**REQUIRED WORK**
All of the data needs to be reproduced with no alterations.

-------- DATASET RECORDS

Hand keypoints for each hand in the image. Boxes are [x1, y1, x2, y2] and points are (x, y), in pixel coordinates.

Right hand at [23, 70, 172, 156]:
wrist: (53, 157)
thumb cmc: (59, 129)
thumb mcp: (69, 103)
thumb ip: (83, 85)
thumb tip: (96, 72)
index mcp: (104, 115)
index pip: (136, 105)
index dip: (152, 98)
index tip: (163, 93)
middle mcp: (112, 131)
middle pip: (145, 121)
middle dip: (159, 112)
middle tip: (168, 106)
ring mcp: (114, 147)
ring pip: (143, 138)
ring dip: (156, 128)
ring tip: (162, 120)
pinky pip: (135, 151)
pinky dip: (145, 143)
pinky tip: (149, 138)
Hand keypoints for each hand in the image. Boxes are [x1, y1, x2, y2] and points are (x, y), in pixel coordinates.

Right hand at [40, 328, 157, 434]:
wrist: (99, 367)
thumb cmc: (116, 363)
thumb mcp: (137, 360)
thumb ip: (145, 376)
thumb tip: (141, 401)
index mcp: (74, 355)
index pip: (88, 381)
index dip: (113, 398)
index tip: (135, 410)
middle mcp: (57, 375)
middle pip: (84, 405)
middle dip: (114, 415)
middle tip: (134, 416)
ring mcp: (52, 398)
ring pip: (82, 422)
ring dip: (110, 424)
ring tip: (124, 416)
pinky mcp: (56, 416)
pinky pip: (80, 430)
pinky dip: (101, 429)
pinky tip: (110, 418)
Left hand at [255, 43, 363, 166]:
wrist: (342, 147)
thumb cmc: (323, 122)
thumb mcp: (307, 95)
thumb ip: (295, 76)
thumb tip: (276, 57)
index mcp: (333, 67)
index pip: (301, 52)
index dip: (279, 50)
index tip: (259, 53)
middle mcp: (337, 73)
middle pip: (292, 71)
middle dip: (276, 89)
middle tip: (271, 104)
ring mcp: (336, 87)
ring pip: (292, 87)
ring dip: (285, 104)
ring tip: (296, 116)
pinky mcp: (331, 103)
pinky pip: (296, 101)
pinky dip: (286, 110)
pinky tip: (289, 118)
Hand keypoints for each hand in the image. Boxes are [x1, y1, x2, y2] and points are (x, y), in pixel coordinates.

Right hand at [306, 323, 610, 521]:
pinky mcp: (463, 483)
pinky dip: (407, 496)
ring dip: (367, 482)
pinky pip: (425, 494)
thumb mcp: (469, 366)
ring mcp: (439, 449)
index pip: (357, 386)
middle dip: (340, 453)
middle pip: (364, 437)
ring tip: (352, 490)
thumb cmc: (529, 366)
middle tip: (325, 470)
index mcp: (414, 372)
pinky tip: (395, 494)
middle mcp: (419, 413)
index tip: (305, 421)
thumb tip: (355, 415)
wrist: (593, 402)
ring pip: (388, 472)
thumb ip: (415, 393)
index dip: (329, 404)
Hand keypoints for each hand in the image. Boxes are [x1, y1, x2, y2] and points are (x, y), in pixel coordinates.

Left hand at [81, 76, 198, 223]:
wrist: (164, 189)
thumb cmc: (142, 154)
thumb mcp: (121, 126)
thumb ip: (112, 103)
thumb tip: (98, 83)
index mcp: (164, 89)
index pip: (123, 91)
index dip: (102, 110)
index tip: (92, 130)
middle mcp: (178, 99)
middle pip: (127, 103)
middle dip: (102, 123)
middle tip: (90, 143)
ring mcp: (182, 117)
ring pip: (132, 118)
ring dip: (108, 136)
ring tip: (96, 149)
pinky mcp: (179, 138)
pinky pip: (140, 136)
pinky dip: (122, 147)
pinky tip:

----------------

**SOLUTION**
Hand keypoints for each hand in the image. Boxes are [x1, y1, x2, y2] and points are (x, y), in pixel coordinates.

Right hand at [23, 70, 172, 156]:
wrist: (53, 157)
thumb cmc: (59, 129)
thumb mcp: (69, 103)
thumb ip: (83, 85)
thumb tip: (96, 72)
index mcp: (104, 115)
index pip: (136, 105)
index dip: (152, 98)
index tip: (163, 93)
middle mcp: (112, 131)
middle pip: (145, 121)
middle dip: (159, 112)
middle tip: (168, 106)
ring mcp: (114, 147)
ring pip: (143, 138)
ring dip: (156, 128)
ring tip: (162, 120)
pinky pip: (135, 151)
pinky dip: (145, 143)
pinky tip: (149, 138)
Hand keypoints for each hand in the image. Boxes are [x1, y1, x2, y2] and points are (x, y), in pixel coordinates.

Right hand at [40, 328, 157, 434]:
wrist: (99, 367)
thumb cmc: (116, 363)
thumb mcp: (137, 360)
thumb ip: (145, 376)
thumb tip: (141, 401)
index mcp: (74, 355)
index pip: (88, 381)
index dip: (113, 398)
index tip: (135, 410)
middle mcp: (57, 375)
middle pip: (84, 405)
middle dip: (114, 415)
middle tip: (134, 416)
ring mcp: (52, 398)
ring pip: (82, 422)
ring dip: (110, 424)
ring tip: (124, 416)
pinky mcp: (56, 416)
pinky pip: (80, 430)
pinky dip: (101, 429)
pinky tip: (110, 418)
Left hand at [255, 43, 363, 166]:
wrist: (342, 147)
thumb cmc: (323, 122)
thumb mcp: (307, 95)
thumb ip: (295, 76)
thumb tip: (276, 57)
index mcp: (333, 67)
index pip: (301, 52)
index dip: (279, 50)
index tip: (259, 53)
middle mcp: (337, 73)
middle pip: (292, 71)
middle dip: (276, 89)
middle tip: (271, 104)
ring mcp: (336, 87)
ring pip: (292, 87)
ring dip: (285, 104)
ring tip: (296, 116)
pinky mcp: (331, 103)
pinky pip: (296, 101)
pinky dip: (286, 110)
pinky tip: (289, 118)
Hand keypoints for each hand in the image. Boxes are [x1, y1, x2, y2] and points are (x, y), in pixel coordinates.

Right hand at [306, 323, 610, 521]:
pinky mcp: (463, 483)
pinky dip: (407, 496)
ring dip: (367, 482)
pinky pip: (425, 494)
thumb mcp: (469, 366)
ring mcp: (439, 449)
index pip: (357, 386)
middle dip: (340, 453)
middle pip: (364, 437)
ring tip: (352, 490)
thumb cmc: (529, 366)
middle tip: (325, 470)
index mcp: (414, 372)
pinky tip: (395, 494)
middle mcp: (419, 413)
index tip: (305, 421)
thumb tip: (355, 415)
wrist: (593, 402)
ring pip: (388, 472)
thumb ip: (415, 393)
index dip: (329, 404)
Hand keypoints for each hand in the image. Boxes are [x1, y1, x2, y2] and points are (x, y), in pixel coordinates.

Left hand at [81, 76, 198, 223]:
wrist: (164, 189)
thumb cmc: (142, 154)
thumb mcp: (121, 126)
thumb ip: (112, 103)
thumb tip: (98, 83)
index mcp: (164, 89)
index pip: (123, 91)
index dip: (102, 110)
index tip: (92, 130)
middle mcp: (178, 99)
middle pip: (127, 103)
middle dip: (102, 123)
middle tip: (90, 143)
ring mcp: (182, 117)
ring pip: (132, 118)
ring dip: (108, 136)
ring tip: (96, 149)
pinky mcp: (179, 138)
pinky pip: (140, 136)
pinky dip: (122, 147)
pinky tip:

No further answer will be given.